Minisatelliten
Die in-situ Hybridisierungen mit der Oligonukleotid-Sonde für die Core-Konsensus-Sequenz des 33bp-repeat-Minisatelliten (33con) zeigte eine ähnliche Signalverteilung wie die Telomer-Sequenz von Arabidopsis thaliana. Die Loci waren an allen Chromosomenenden bzw. im tHC zu finden (Abbildung a).
Die Signale der Oligonukleotid-Sonde für die Core-Konsensus-Sequenz des M13-Minisatelliten (M13con) lagen zwar ebenfalls auf allen Chromosomen, aber immer im cHC und insbesondere im Bereich der jeweiligen starken DAPI-Bande (Abbildung b)

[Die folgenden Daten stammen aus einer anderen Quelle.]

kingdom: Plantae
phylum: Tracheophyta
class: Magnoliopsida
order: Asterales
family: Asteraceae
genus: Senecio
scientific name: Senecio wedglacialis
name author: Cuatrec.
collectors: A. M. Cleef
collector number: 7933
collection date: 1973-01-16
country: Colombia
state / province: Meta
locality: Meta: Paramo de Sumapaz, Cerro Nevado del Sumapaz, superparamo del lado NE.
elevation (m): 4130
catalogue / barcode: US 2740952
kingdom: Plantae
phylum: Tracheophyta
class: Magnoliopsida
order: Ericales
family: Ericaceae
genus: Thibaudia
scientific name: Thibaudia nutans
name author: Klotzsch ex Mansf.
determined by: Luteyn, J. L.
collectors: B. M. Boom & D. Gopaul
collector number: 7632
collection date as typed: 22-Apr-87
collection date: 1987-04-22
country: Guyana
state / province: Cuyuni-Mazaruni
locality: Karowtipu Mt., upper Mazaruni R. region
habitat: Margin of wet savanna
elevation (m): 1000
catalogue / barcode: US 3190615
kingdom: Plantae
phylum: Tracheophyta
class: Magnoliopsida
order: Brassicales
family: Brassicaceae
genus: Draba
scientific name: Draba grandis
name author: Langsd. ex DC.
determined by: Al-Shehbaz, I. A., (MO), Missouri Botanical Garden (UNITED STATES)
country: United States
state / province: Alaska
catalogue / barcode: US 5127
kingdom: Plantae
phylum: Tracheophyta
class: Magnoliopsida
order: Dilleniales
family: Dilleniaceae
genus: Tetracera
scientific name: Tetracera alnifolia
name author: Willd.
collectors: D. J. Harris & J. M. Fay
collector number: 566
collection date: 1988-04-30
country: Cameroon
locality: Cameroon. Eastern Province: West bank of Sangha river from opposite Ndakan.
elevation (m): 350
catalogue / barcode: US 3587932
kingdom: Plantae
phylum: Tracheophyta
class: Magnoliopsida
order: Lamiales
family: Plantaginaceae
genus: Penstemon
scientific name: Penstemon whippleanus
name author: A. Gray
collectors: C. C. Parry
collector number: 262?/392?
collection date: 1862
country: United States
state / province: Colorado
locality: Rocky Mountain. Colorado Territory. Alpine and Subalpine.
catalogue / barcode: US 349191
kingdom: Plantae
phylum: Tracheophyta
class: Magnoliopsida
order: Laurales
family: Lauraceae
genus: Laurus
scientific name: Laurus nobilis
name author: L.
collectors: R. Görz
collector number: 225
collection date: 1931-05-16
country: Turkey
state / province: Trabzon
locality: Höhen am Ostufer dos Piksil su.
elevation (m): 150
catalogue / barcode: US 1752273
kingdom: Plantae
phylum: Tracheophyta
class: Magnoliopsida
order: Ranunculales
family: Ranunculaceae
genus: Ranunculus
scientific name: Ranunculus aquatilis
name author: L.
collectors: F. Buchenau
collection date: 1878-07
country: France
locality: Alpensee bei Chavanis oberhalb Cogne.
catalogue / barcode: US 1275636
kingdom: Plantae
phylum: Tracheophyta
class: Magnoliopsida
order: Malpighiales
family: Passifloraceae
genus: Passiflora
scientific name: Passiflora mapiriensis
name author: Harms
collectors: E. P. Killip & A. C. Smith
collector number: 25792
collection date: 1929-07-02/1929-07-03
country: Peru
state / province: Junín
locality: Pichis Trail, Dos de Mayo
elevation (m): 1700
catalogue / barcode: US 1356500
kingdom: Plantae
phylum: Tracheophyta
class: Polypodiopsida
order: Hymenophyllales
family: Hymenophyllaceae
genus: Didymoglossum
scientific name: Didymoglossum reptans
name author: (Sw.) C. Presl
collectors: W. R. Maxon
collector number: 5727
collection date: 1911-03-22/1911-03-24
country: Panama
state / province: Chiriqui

Abbildung: FISH-Signale (in Gelb/Grün, mit Pfeilspitzen markiert) zweier Minisatelliten Core-Konsensus-Sequenzen auf Polytänchromosomen von Phaseolus coccineus. Die Chromosomen wurden mit DAPI gefürbt und sind hier in Grau bzw. Rot dargestellt. (a) Signale der Core-Konsensus-Sequenz 33con im tHC auf Chromosom H, stellvertretend für alle anderen Chromosomen. (b) Repräsentative Signale der Core-Konsensus-Sequenzen von M13con im cHC von Chromosom H als Beispiel für die Lokalisation auch auf den anderen Chromosomen. Maßstab entspricht 10 µm.